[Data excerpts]
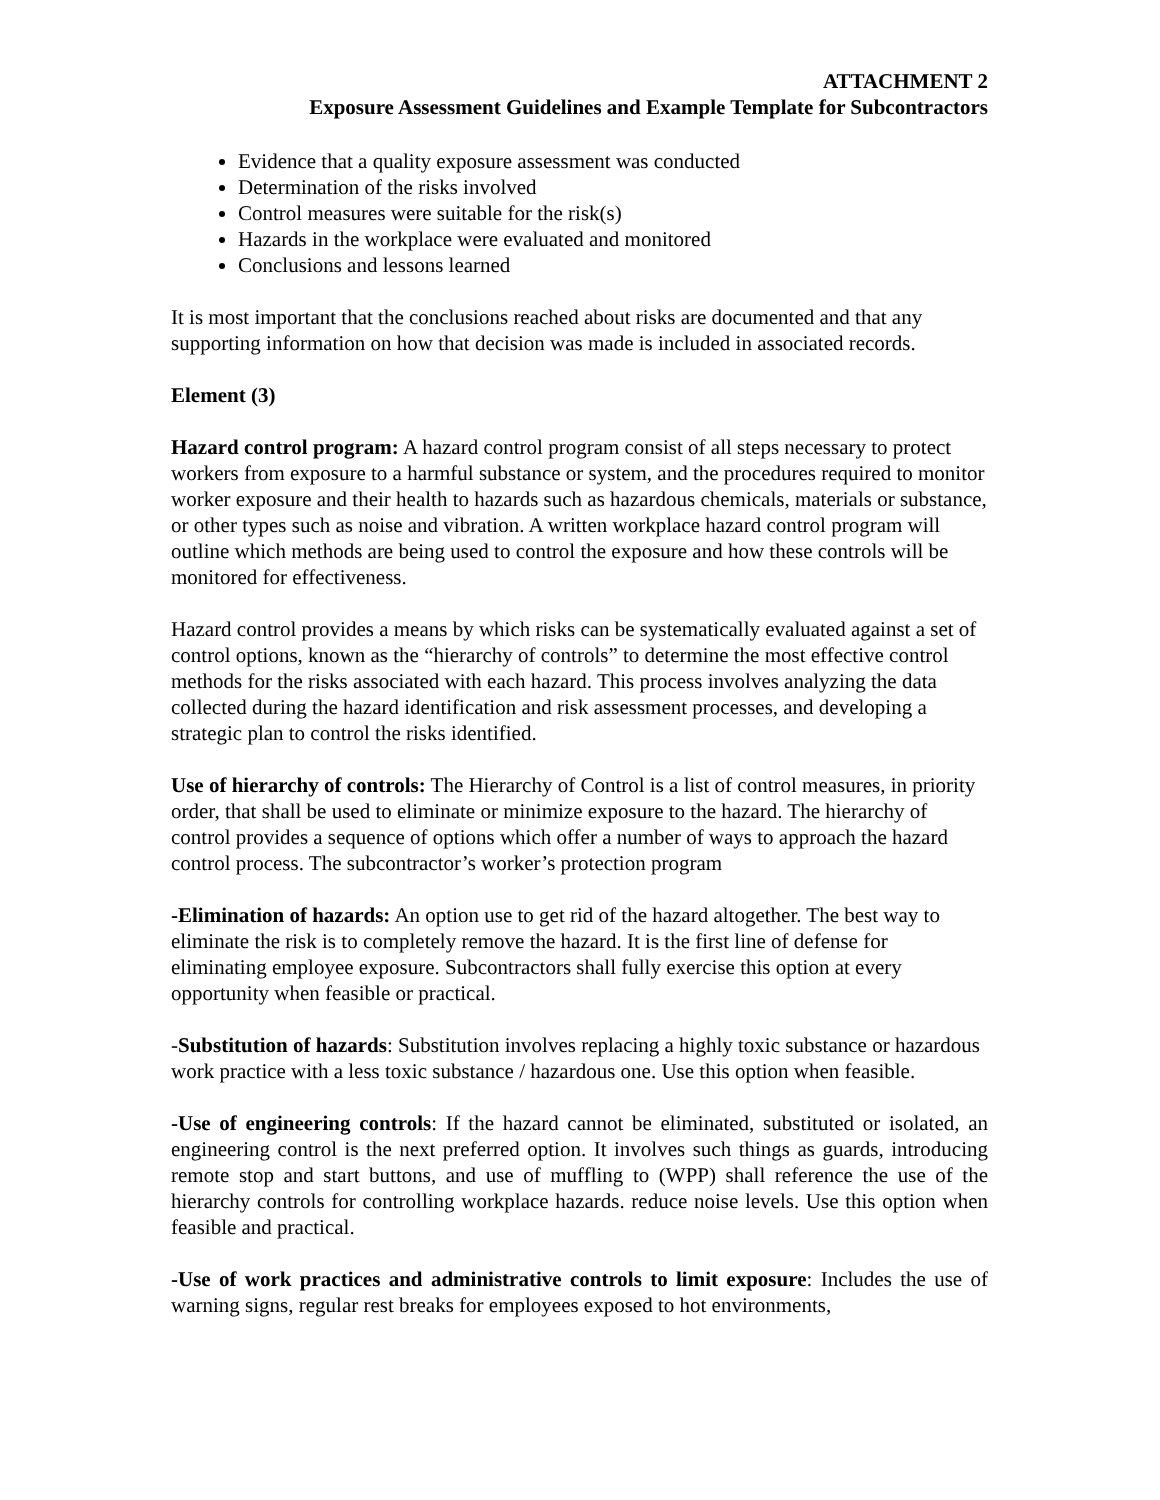ATTACHMENT 2
Exposure Assessment Guidelines and Example Template for Subcontractors
Evidence that a quality exposure assessment was conducted
Determination of the risks involved
Control measures were suitable for the risk(s)
Hazards in the workplace were evaluated and monitored
Conclusions and lessons learned
It is most important that the conclusions reached about risks are documented and that any supporting information on how that decision was made is included in associated records.
Element (3)
Hazard control program: A hazard control program consist of all steps necessary to protect workers from exposure to a harmful substance or system, and the procedures required to monitor worker exposure and their health to hazards such as hazardous chemicals, materials or substance, or other types such as noise and vibration. A written workplace hazard control program will outline which methods are being used to control the exposure and how these controls will be monitored for effectiveness.
Hazard control provides a means by which risks can be systematically evaluated against a set of control options, known as the “hierarchy of controls” to determine the most effective control methods for the risks associated with each hazard. This process involves analyzing the data collected during the hazard identification and risk assessment processes, and developing a strategic plan to control the risks identified.
Use of hierarchy of controls: The Hierarchy of Control is a list of control measures, in priority order, that shall be used to eliminate or minimize exposure to the hazard. The hierarchy of control provides a sequence of options which offer a number of ways to approach the hazard control process. The subcontractor’s worker’s protection program
-Elimination of hazards: An option use to get rid of the hazard altogether. The best way to eliminate the risk is to completely remove the hazard. It is the first line of defense for eliminating employee exposure. Subcontractors shall fully exercise this option at every opportunity when feasible or practical.
-Substitution of hazards: Substitution involves replacing a highly toxic substance or hazardous work practice with a less toxic substance / hazardous one. Use this option when feasible.
-Use of engineering controls: If the hazard cannot be eliminated, substituted or isolated, an engineering control is the next preferred option. It involves such things as guards, introducing remote stop and start buttons, and use of muffling to (WPP) shall reference the use of the hierarchy controls for controlling workplace hazards. reduce noise levels. Use this option when feasible and practical.
-Use of work practices and administrative controls to limit exposure: Includes the use of warning signs, regular rest breaks for employees exposed to hot environments,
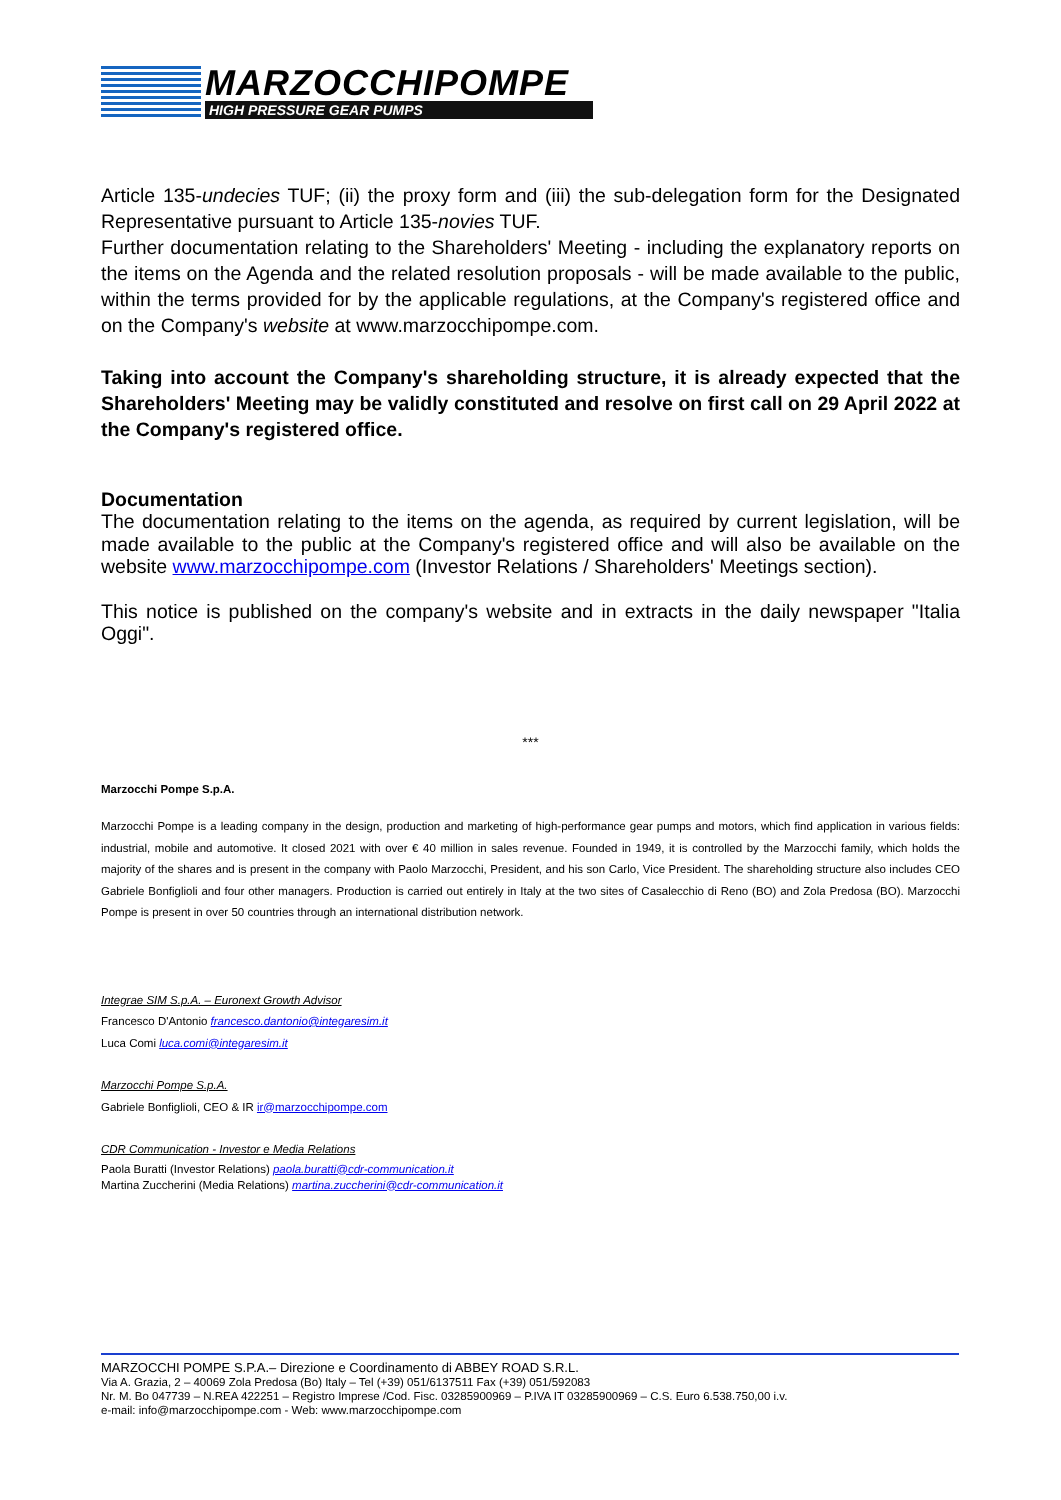MARZOCCHIPOMPE
HIGH PRESSURE GEAR PUMPS
Article 135-undecies TUF; (ii) the proxy form and (iii) the sub-delegation form for the Designated Representative pursuant to Article 135-novies TUF.
Further documentation relating to the Shareholders' Meeting - including the explanatory reports on the items on the Agenda and the related resolution proposals - will be made available to the public, within the terms provided for by the applicable regulations, at the Company's registered office and on the Company's website at www.marzocchipompe.com.
Taking into account the Company's shareholding structure, it is already expected that the Shareholders' Meeting may be validly constituted and resolve on first call on 29 April 2022 at the Company's registered office.
Documentation
The documentation relating to the items on the agenda, as required by current legislation, will be made available to the public at the Company's registered office and will also be available on the website www.marzocchipompe.com (Investor Relations / Shareholders' Meetings section).
This notice is published on the company's website and in extracts in the daily newspaper "Italia Oggi".
***
Marzocchi Pompe S.p.A.
Marzocchi Pompe is a leading company in the design, production and marketing of high-performance gear pumps and motors, which find application in various fields: industrial, mobile and automotive. It closed 2021 with over € 40 million in sales revenue. Founded in 1949, it is controlled by the Marzocchi family, which holds the majority of the shares and is present in the company with Paolo Marzocchi, President, and his son Carlo, Vice President. The shareholding structure also includes CEO Gabriele Bonfiglioli and four other managers. Production is carried out entirely in Italy at the two sites of Casalecchio di Reno (BO) and Zola Predosa (BO). Marzocchi Pompe is present in over 50 countries through an international distribution network.
Integrae SIM S.p.A. – Euronext Growth Advisor
Francesco D'Antonio francesco.dantonio@integaresim.it
Luca Comi luca.comi@integaresim.it
Marzocchi Pompe S.p.A.
Gabriele Bonfiglioli, CEO & IR ir@marzocchipompe.com
CDR Communication - Investor e Media Relations
Paola Buratti (Investor Relations) paola.buratti@cdr-communication.it
Martina Zuccherini (Media Relations) martina.zuccherini@cdr-communication.it
MARZOCCHI POMPE S.P.A.– Direzione e Coordinamento di ABBEY ROAD S.R.L.
Via A. Grazia, 2 – 40069 Zola Predosa (Bo) Italy – Tel (+39) 051/6137511 Fax (+39) 051/592083
Nr. M. Bo 047739 – N.REA 422251 – Registro Imprese /Cod. Fisc. 03285900969 – P.IVA IT 03285900969 – C.S. Euro 6.538.750,00 i.v.
e-mail: info@marzocchipompe.com - Web: www.marzocchipompe.com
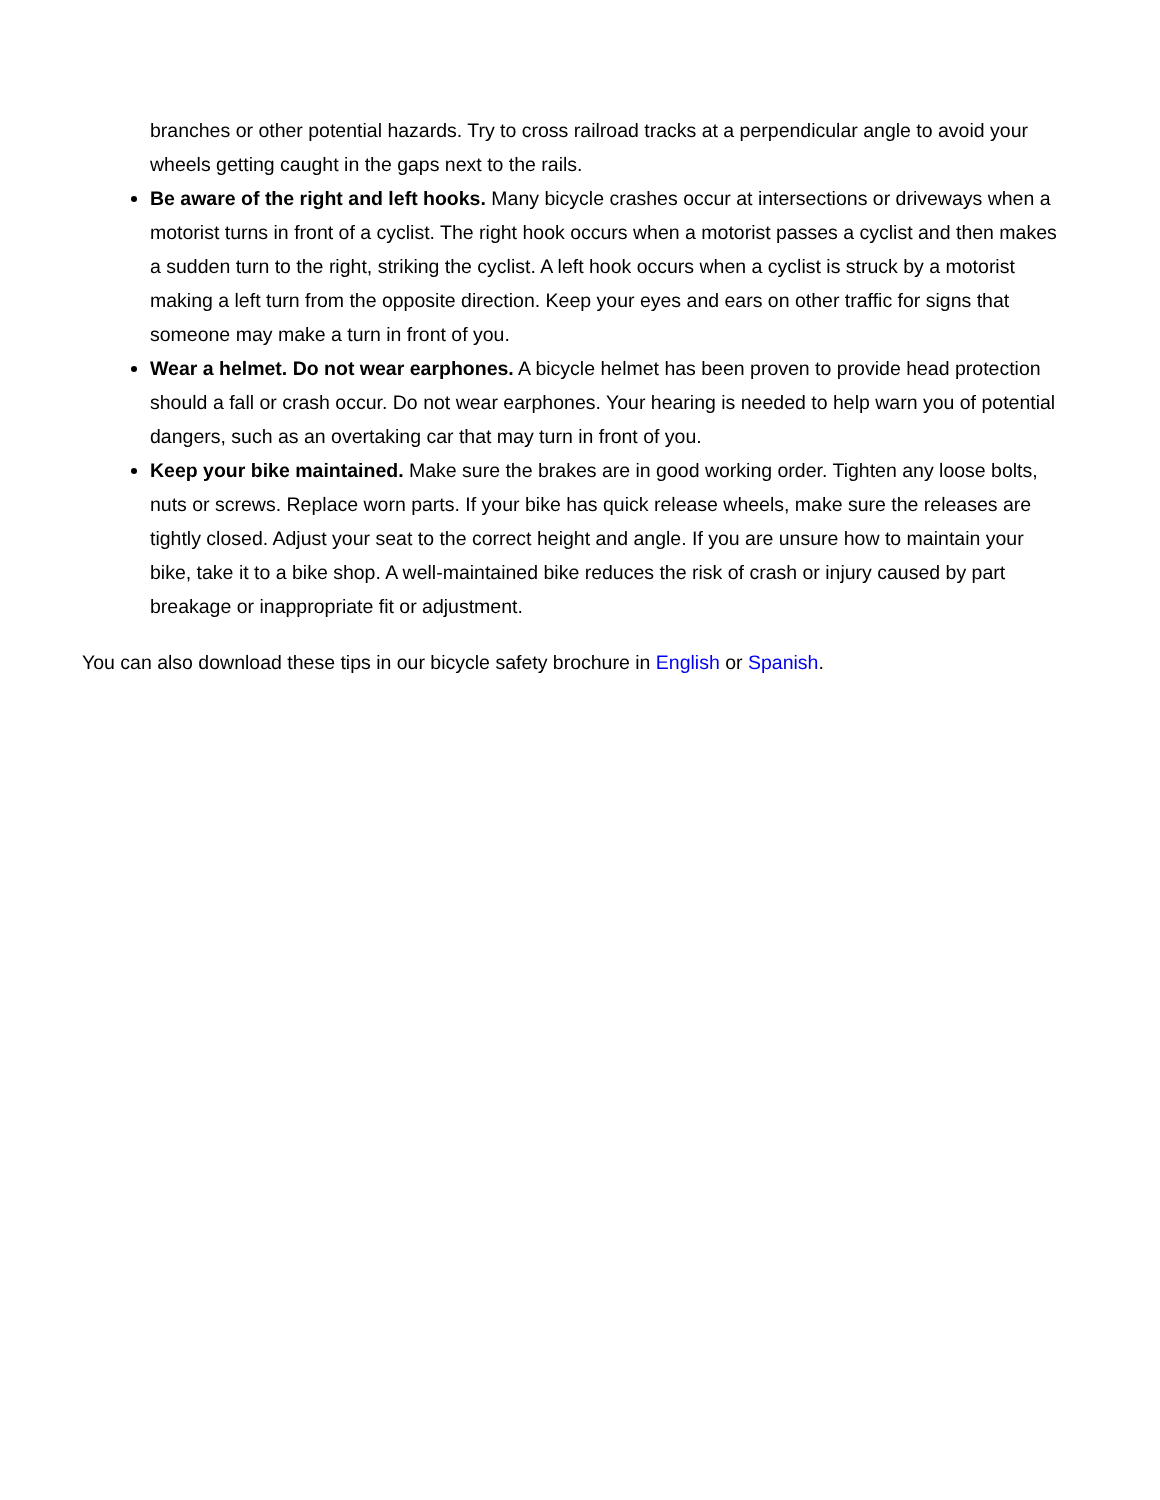branches or other potential hazards. Try to cross railroad tracks at a perpendicular angle to avoid your wheels getting caught in the gaps next to the rails.
Be aware of the right and left hooks. Many bicycle crashes occur at intersections or driveways when a motorist turns in front of a cyclist. The right hook occurs when a motorist passes a cyclist and then makes a sudden turn to the right, striking the cyclist. A left hook occurs when a cyclist is struck by a motorist making a left turn from the opposite direction. Keep your eyes and ears on other traffic for signs that someone may make a turn in front of you.
Wear a helmet. Do not wear earphones. A bicycle helmet has been proven to provide head protection should a fall or crash occur. Do not wear earphones. Your hearing is needed to help warn you of potential dangers, such as an overtaking car that may turn in front of you.
Keep your bike maintained. Make sure the brakes are in good working order. Tighten any loose bolts, nuts or screws. Replace worn parts. If your bike has quick release wheels, make sure the releases are tightly closed. Adjust your seat to the correct height and angle. If you are unsure how to maintain your bike, take it to a bike shop. A well-maintained bike reduces the risk of crash or injury caused by part breakage or inappropriate fit or adjustment.
You can also download these tips in our bicycle safety brochure in English or Spanish.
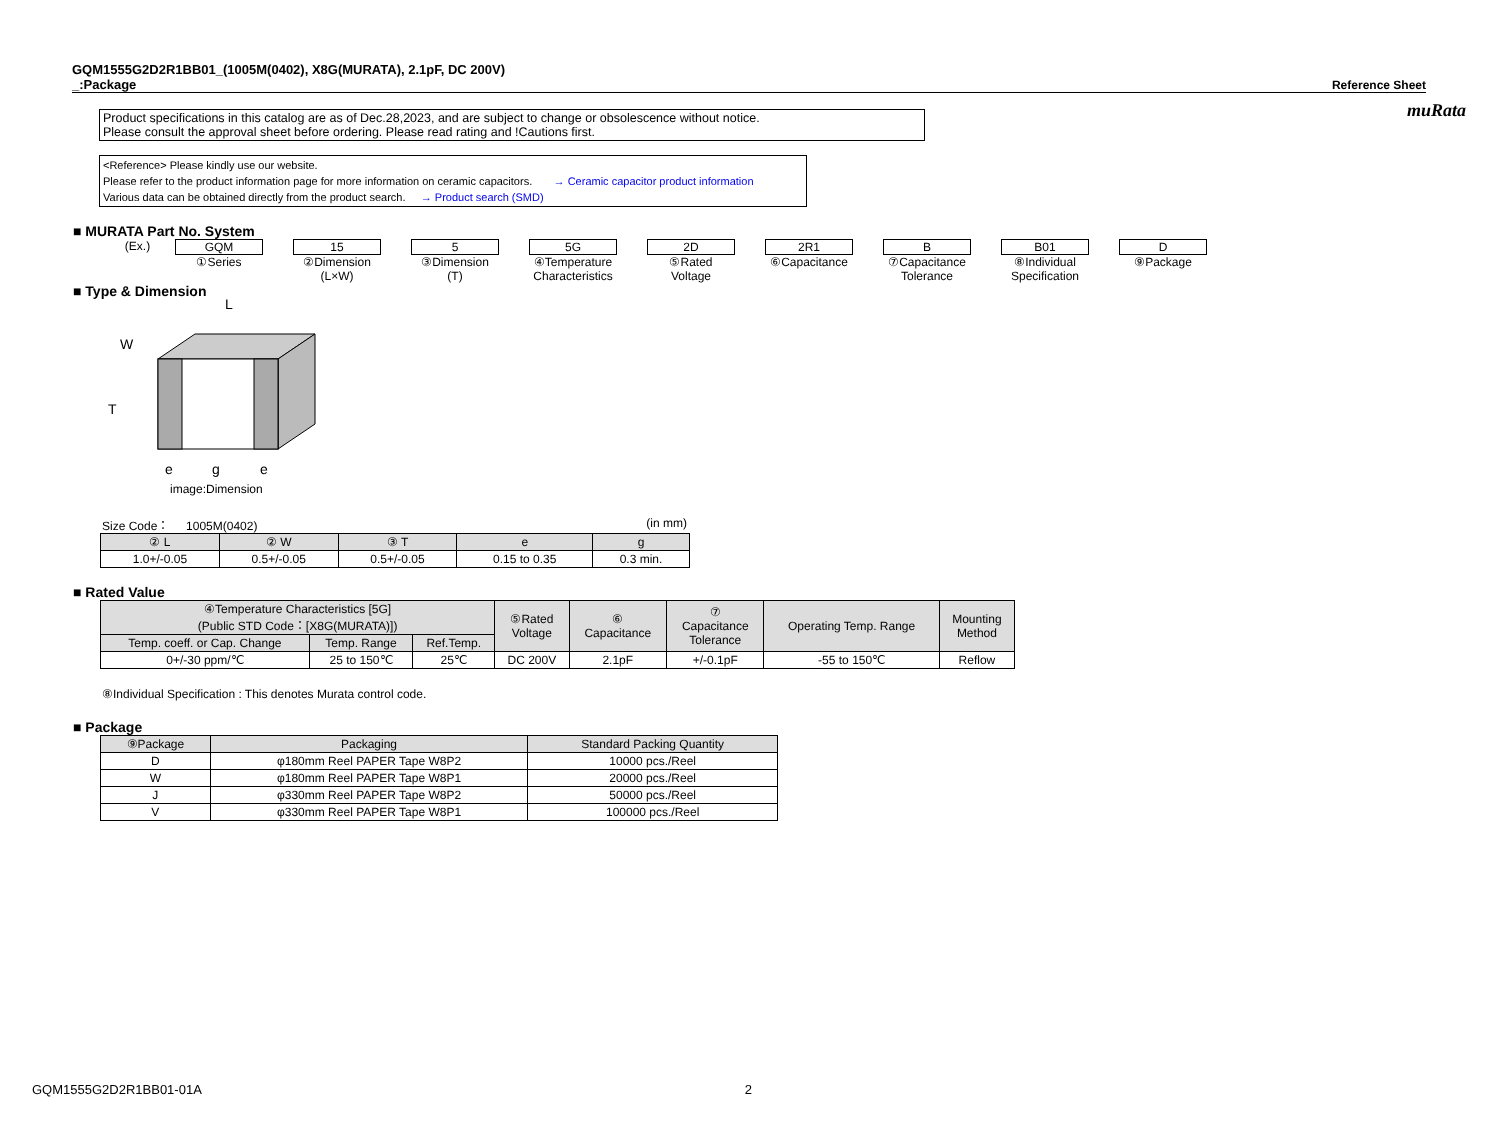muRata
GQM1555G2D2R1BB01_(1005M(0402), X8G(MURATA), 2.1pF, DC 200V)
_:Package
Reference Sheet
Product specifications in this catalog are as of Dec.28,2023, and are subject to change or obsolescence without notice.
Please consult the approval sheet before ordering. Please read rating and !Cautions first.
<Reference> Please kindly use our website.
Please refer to the product information page for more information on ceramic capacitors. → Ceramic capacitor product information
Various data can be obtained directly from the product search. → Product search (SMD)
■ MURATA Part No. System
(Ex.) GQM
①Series
15
②Dimension
(L×W)
5
③Dimension
(T)
5G
④Temperature
Characteristics
2D
⑤Rated
Voltage
2R1
⑥Capacitance
B
⑦Capacitance
Tolerance
B01
⑧Individual
Specification
D
⑨Package
■ Type & Dimension
L
W
T
e
g
e
image:Dimension
Size Code： 1005M(0402) (in mm)
| ② L | ② W | ③ T | e | g |
| --- | --- | --- | --- | --- |
| 1.0+/-0.05 | 0.5+/-0.05 | 0.5+/-0.05 | 0.15 to 0.35 | 0.3 min. |
■ Rated Value
| ④Temperature Characteristics [5G] (Public STD Code：[X8G(MURATA)]) | | | ⑤Rated Voltage | ⑥ Capacitance | ⑦ Capacitance Tolerance | Operating Temp. Range | Mounting Method |
| --- | --- | --- | --- | --- | --- | --- | --- |
| Temp. coeff. or Cap. Change | Temp. Range | Ref.Temp. | | | | | |
| 0+/-30 ppm/℃ | 25 to 150℃ | 25℃ | DC 200V | 2.1pF | +/-0.1pF | -55 to 150℃ | Reflow |
⑧Individual Specification : This denotes Murata control code.
■ Package
| ⑨Package | Packaging | Standard Packing Quantity |
| --- | --- | --- |
| D | φ180mm Reel PAPER Tape W8P2 | 10000 pcs./Reel |
| W | φ180mm Reel PAPER Tape W8P1 | 20000 pcs./Reel |
| J | φ330mm Reel PAPER Tape W8P2 | 50000 pcs./Reel |
| V | φ330mm Reel PAPER Tape W8P1 | 100000 pcs./Reel |
GQM1555G2D2R1BB01-01A 2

- _INSTRUCTIONS TO FOLLOW_: Copy down every line of the entries containing the word "Gabriele".

- _ANSWER BELOW_:
Marzocchi Pompe is a leading company in the design, production and marketing of high-performance gear pumps and motors, which find application in various fields: industrial, mobile and automotive. It closed 2021 with over € 40 million in sales revenue. Founded in 1949, it is controlled by the Marzocchi family, which holds the majority of the shares and is present in the company with Paolo Marzocchi, President, and his son Carlo, Vice President. The shareholding structure also includes CEO Gabriele Bonfiglioli and four other managers. Production is carried out entirely in Italy at the two sites of Casalecchio di Reno (BO) and Zola Predosa (BO). Marzocchi Pompe is present in over 50 countries through an international distribution network.
Gabriele Bonfiglioli, CEO & IR ir@marzocchipompe.com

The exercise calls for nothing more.